Funding Fees: The Silent PnL Killer
If you're trading perpetual futures, funding is the one that catches people off guard the most. Every few hours (commonly every 8 hours depending on the exchange), funding gets paid between longs and shorts to keep the perpetual price anchored to spot. If you're on the paying side of that funding rate, it gets deducted automatically — no confirmation, no notification, no line item on your unrealized PnL chart.
Hold a position through two or three funding intervals during a stretch of high funding rates, and you can watch a technically correct trade quietly bleed. This is exactly how funding fees affect PnL in a way that's invisible until the position closes and the deduction is already final.
Mark Price vs Last Price: Why the Numbers Don't Match
Here's the one that confused me the most early on. Your unrealized PnL is usually calculated against the mark price — a smoothed, manipulation-resistant reference price the exchange uses internally. But the price ticking on your chart, the one you're watching to decide when to close, is the last traded price.
In calm markets, these two are nearly identical, and you'd never notice the difference. In volatile markets, they can diverge meaningfully for short windows. You close based on what the chart shows you; the exchange settles based on mark. That mismatch alone can account for a chunk of the "wait, that's not what I expected" gap.
Hidden Trading Costs in Crypto: The Full List
Putting it all together, here's everything sitting between your unrealized PnL and your actual closed PnL:
- Opening fee (maker or taker)
- Closing fee (maker or taker)
- Funding payments accrued during the hold
- Mark price vs last price divergence at close
- Slippage on execution, especially on lower-liquidity pairs
None of these individually looks dramatic. Combined, on a trade held for even a few hours, they're often the entire difference between the green number you were watching and the red number you actually got.

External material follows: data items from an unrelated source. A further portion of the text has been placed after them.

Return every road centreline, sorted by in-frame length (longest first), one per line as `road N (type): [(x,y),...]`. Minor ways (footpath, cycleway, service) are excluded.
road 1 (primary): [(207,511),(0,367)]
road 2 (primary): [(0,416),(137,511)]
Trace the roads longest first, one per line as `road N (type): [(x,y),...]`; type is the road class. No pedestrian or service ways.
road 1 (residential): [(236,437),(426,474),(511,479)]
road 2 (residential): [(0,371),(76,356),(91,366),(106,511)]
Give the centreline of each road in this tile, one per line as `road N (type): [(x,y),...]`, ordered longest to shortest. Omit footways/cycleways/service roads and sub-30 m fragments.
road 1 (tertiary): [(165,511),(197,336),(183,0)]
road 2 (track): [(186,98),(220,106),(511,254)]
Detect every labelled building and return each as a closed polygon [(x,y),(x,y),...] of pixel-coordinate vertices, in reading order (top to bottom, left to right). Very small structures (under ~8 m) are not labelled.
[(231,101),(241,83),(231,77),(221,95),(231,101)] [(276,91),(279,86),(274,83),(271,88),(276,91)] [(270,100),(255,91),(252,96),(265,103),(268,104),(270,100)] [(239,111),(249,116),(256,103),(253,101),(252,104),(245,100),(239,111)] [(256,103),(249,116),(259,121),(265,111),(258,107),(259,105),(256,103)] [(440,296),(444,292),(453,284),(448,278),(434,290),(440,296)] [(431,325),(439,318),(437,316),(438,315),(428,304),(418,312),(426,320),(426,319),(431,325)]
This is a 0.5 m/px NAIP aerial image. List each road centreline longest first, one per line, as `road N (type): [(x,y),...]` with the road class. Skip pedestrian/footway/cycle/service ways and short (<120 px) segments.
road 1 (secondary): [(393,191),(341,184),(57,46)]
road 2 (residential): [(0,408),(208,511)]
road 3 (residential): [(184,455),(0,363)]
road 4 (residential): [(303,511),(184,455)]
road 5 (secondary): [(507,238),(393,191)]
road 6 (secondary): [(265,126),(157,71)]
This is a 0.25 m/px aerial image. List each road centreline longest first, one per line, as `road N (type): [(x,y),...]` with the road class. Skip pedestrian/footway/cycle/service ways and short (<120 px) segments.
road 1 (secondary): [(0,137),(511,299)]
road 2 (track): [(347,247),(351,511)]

How to Calculate Your Real Net Crypto PnL
The honest formula looks like this:
Net PnL = (Exit Price − Entry Price) × Position Size − Opening Fee − Closing Fee − Funding Paid ± Slippage
Most exchange dashboards don't show you this formula in one place — they show unrealized PnL on one screen and a fee history buried three menus deep on another. Reconstructing it by hand, trade by trade, is exactly the kind of manual reconciliation that makes people give up on journaling their trades at all.
Why This Isn't a You Problem
If you've been quietly assuming you're bad at reading your own dashboard, you're not. The dashboards are built to show you the exciting number in real time and the true number only after it's too late to act on it. That's not a conspiracy — it's just how exchange UIs are designed, optimized for engagement, not for accuracy.
This exact gap — watching a green trade turn into a red closed PnL, with no visibility into why — is the specific frustration that led me to build Traqr. Not to promise better trades, but to actually show the full picture: fees, funding, and true net PnL, reconciled in one place instead of scattered across exchange menus. It doesn't predict anything or tell you what to do next — it just shows you, accurately, what already happened.
The Takeaway
Your trade wasn't wrong. Your dashboard just wasn't telling you the whole story until the moment it was too late to matter. Once you know where the gap between unrealized and closed PnL actually comes from — fees, funding, mark price — the numbers stop feeling random, even when they still sting.